Die Obstbörse präsentiert sich alle Jahre lebendig und vielseitig mit einem Programm rund ums regionale Obst. Als Veranstaltungsort hat sich Waldsassen bewährt. 

Der Termin für das Jahr 2013 steht mit dem Sonntag, den 29. September bereits fest. Die Veranstaltung ist eingebettet in die Eröffnungsveranstaltung der Erlebniswochen Fisch im Landkreis Tirschenreuth.

Fisch trifft Obst im Kloster Waldsassen

Im historischen Ambiente des Klosters Waldsassen steht das ganze Fest unter dem Motto „Fisch trifft Obst“, schließlich findet neben der Fischwocheneröffnung gleichzeitig die traditionelle Obstbörse  im Naturerlebnisgarten des Klosters statt. Sie werden staunen, wie gut das zusammenpasst! Schlemmen Sie sich durch den Markt der regionalen Genüsse mit heimischen Obst- und Fischspezialitäten und anderen Köstlichkeiten, erfahren Sie mehr über die Geschichte der Abtei und ihre Verbindung zur Teichwirtschaft und genießen Sie die einmalige Atmosphäre der Klosteranlage.

Der Naturerlebnisgarten der Umweltstation dient als Standort für die Pavillions, Buden und Stände der OGV, der Imker , der Kreisfachberatung, der Pomologen und sonstiger Aussteller rund ums heimische Obst. Das ganze erweitert sich in der Brauhausstraße hin zum historischen Stadel von Frau Böhm mit ihrem Gedankengarten wo allerlei Kunsthandwerk sich zu einem kleinen "Gärtnermarkt" zusammenfindet.

Im Mittelpunkt der Veranstaltung soll aber aus unserer Sicht wie immer das heimische Obst stehen. 

Der Kreisverband für Gartenbau und Landespflege Tirschenreuth und die Umweltstation Waldsassen haben diese Obstbörse ins Leben gerufen, um den Kontakt zwischen Anbietern von heimischen Obst und Interessenten, die die Vielfalt der regionalen Obstsorten zu schätzen wissen, herzustellen.

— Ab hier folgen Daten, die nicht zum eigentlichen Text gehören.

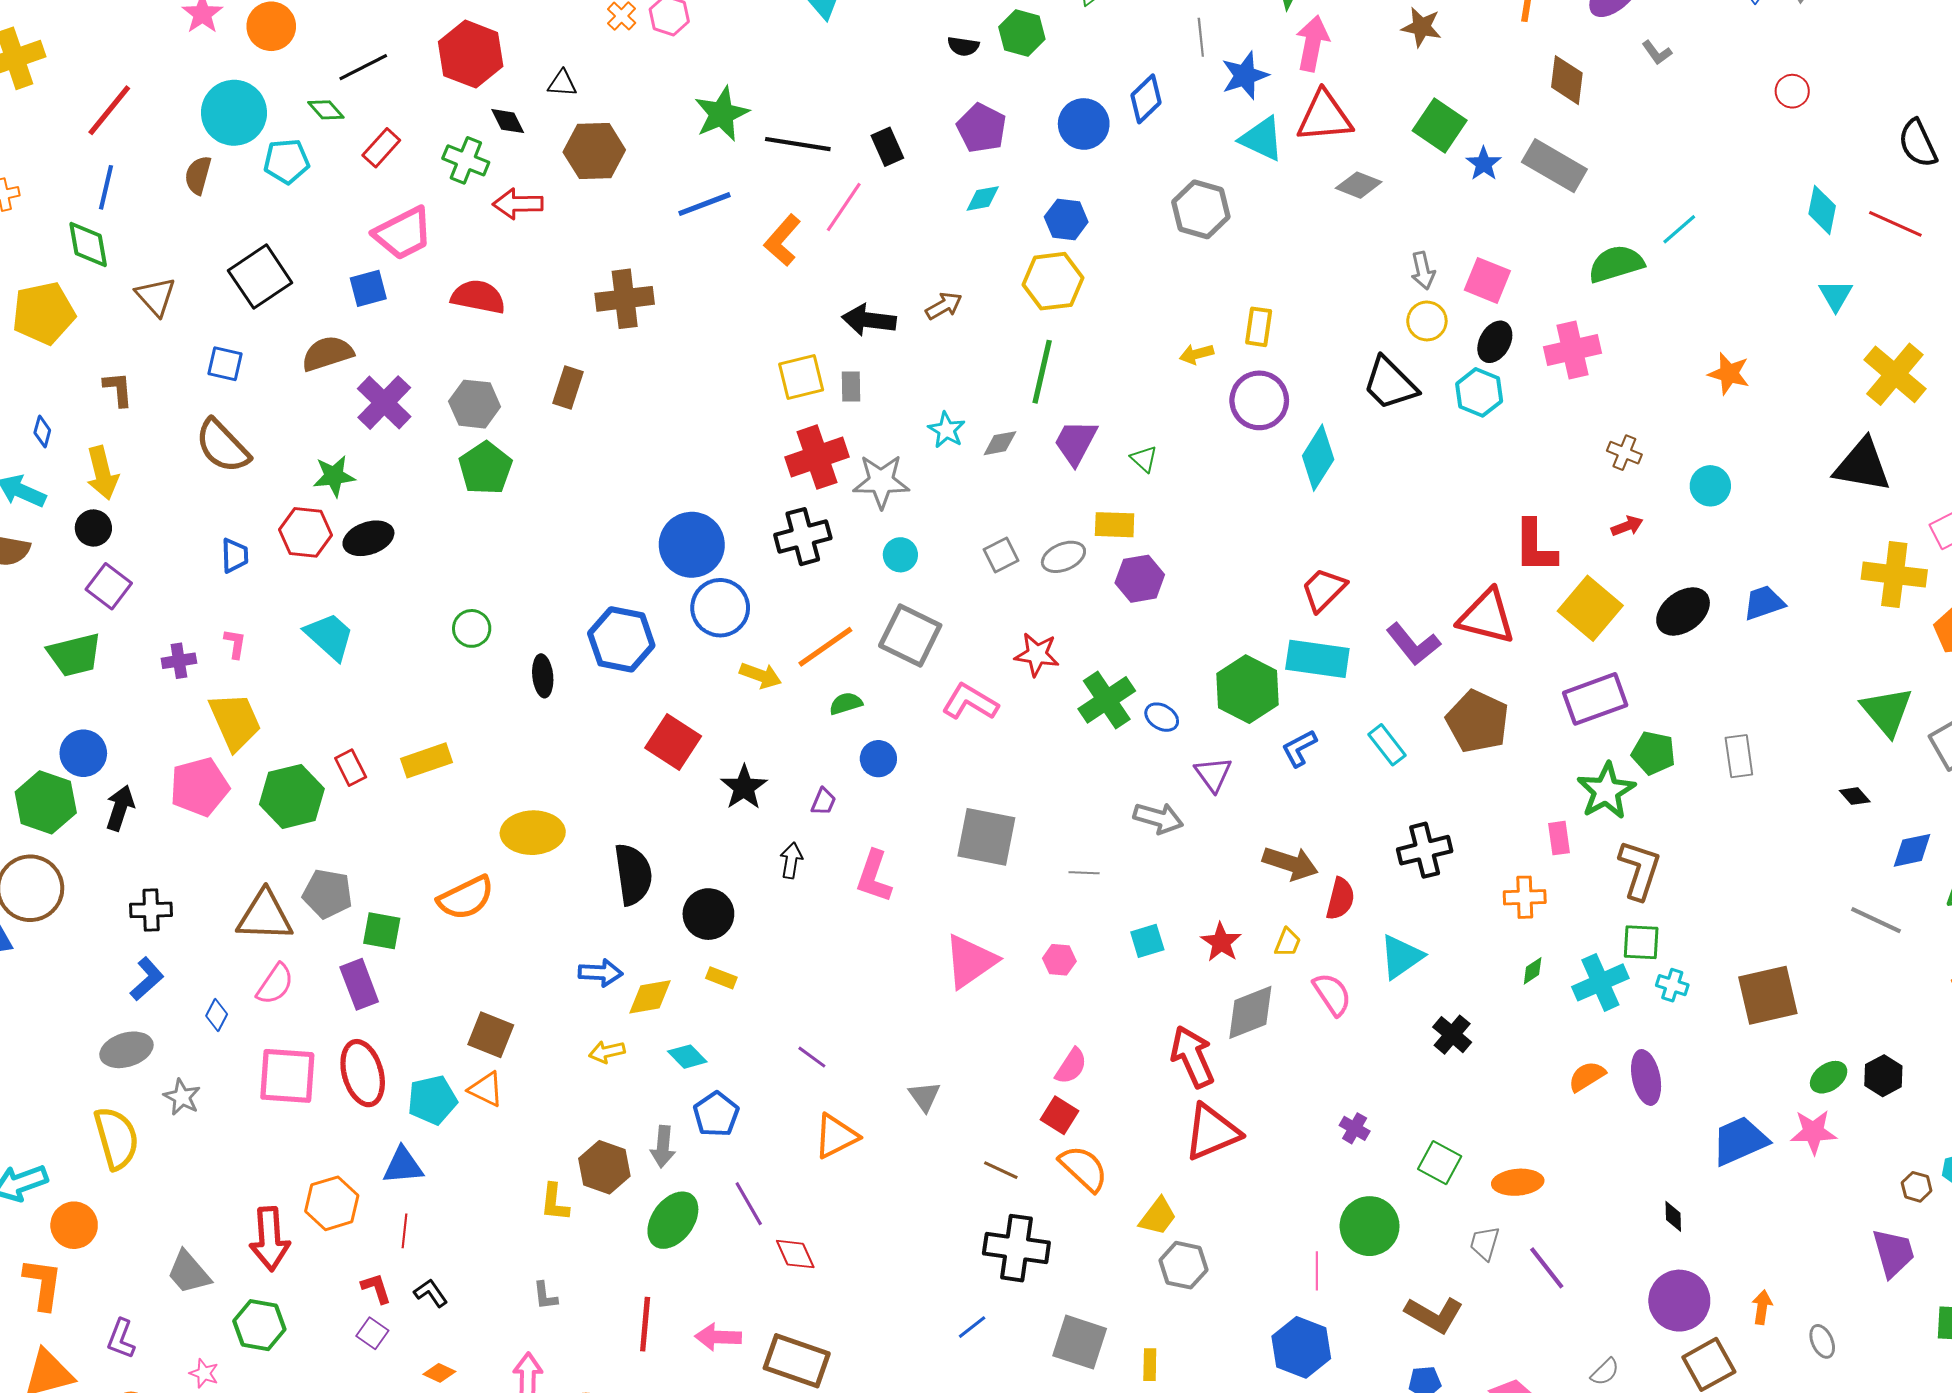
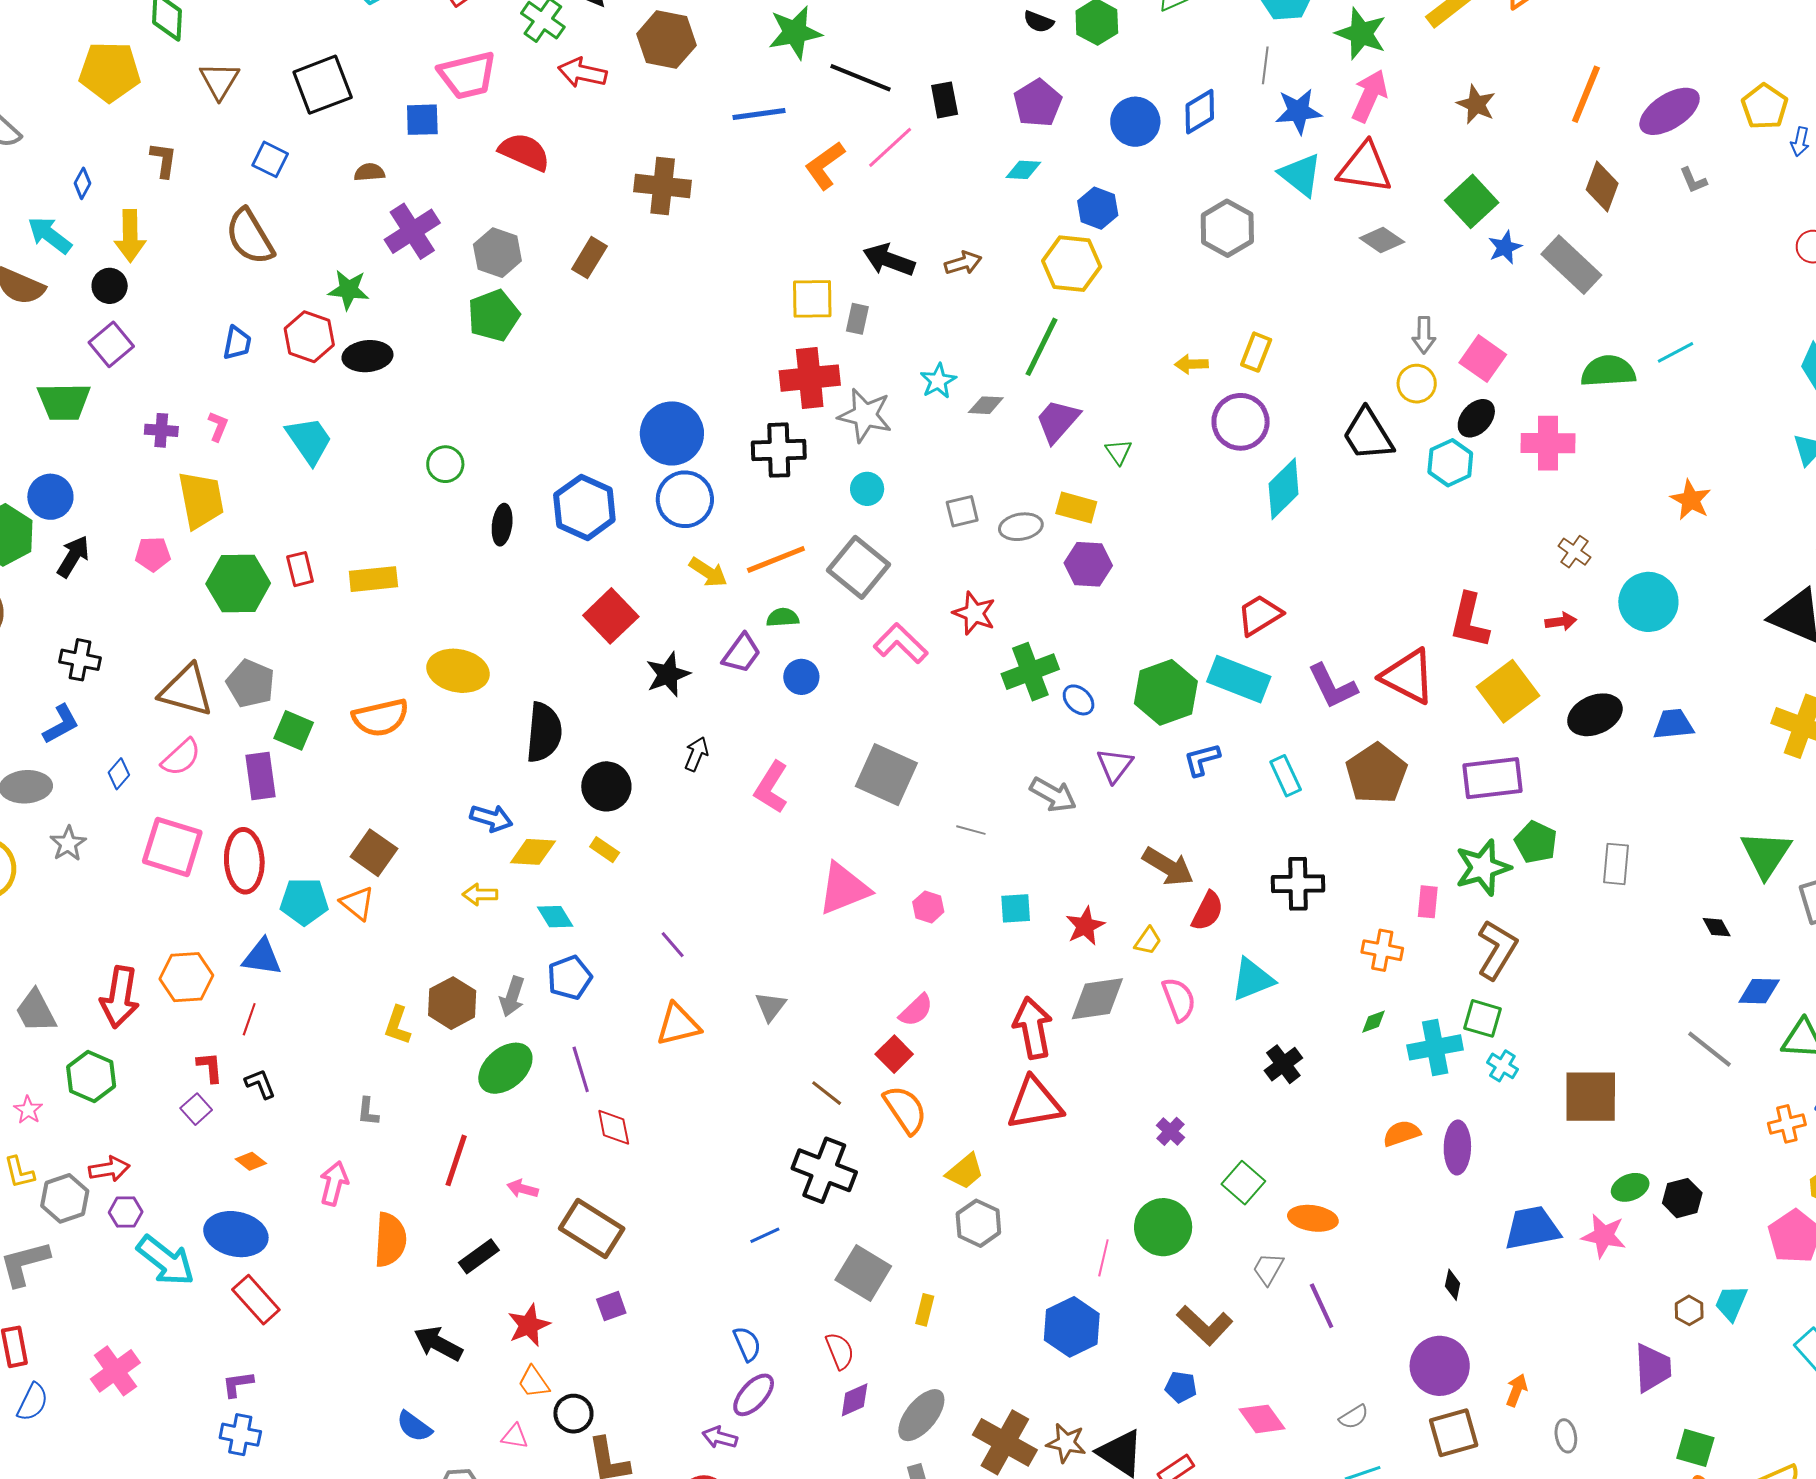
brown semicircle: (327, 353) -> (369, 172), size x0.6
cyan circle: (1710, 486) -> (1648, 602), size x1.5
pink pentagon: (199, 787) -> (153, 554), size x0.6
purple trapezoid: (823, 802) -> (742, 653), moved, size x1.5
pink arrow: (718, 1337) -> (522, 1189), size x0.7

Es wird gezeigt, dass Äpfel nicht unbedingt aus Frankreich, Chile oder Neuseeland kommen müssen. Auch in der nördlichen Oberpfalz wachsen viele geschmacklich interessante Sorten wie z. B. der ’Berlepsch’, ’Kaiser Wilhelm’ oder ’Zabergäu-Renette’ oder Rote Sternrenette (der „Typische Weihnachtsapfel"!) heran.

Es soll mit der Obstbörse auf die Bedeutung von Streuobstwiesen hingewiesen werden. Streuobstwiesen sind ein typischer und althergebrachter Bestandteil der bäuerlichen Kulturlandschaft. Ab Christi Geburt brachten die Römer Kulturformen der heute gebräuchlichen Arten nach Europa. Es entstanden Obstgärten nahe von Siedlungen. Im 16. Jahrhundert dehnte sich der Obstbau aus und es entwickelten sich Strukturen, welche bis heute die Kulturlandschaft prägen. Durch zunehmende intensive Grünlandnutzung für die Milchviehhaltung traten Streuobstwiesen in den Hintergrund. Viele Obstbäume wurden in den vergangenen Jahrzehnten gerodet. Es erfolgte vielerorts eine nur nachlässige Pflege und Nachpflanzung durch die Besitzer, da kein wirtschaftlicher Anreiz gegeben war. Hier versuchen wir anzusetzen: Wir möchten, dass das Obst aus heimischer Produktion Abnehmer und Anerkennung findet:

Sehr positiv ist z. B: die Möglichkeit eigenen Saft bei den Obst- und Gartenbauvereinen zu pressen, die sehr gut angenommen wird: 

Die Apfelbörse bietet die Möglichkeit des Direktverkaufes von besonderen Obstsorten: Es gibt eine ungeheure Vielfalt, auch was den Geschmack betrifft: im Supermarkt dominiert eher der Einheitsgeschmack. 

Nur über diese wirtschaftliche Schiene lässt sich wieder eine Wertschätzung der alten Obstbäume und damit ein Erhalt der verbliebenen Streuobstwiesen erreichen.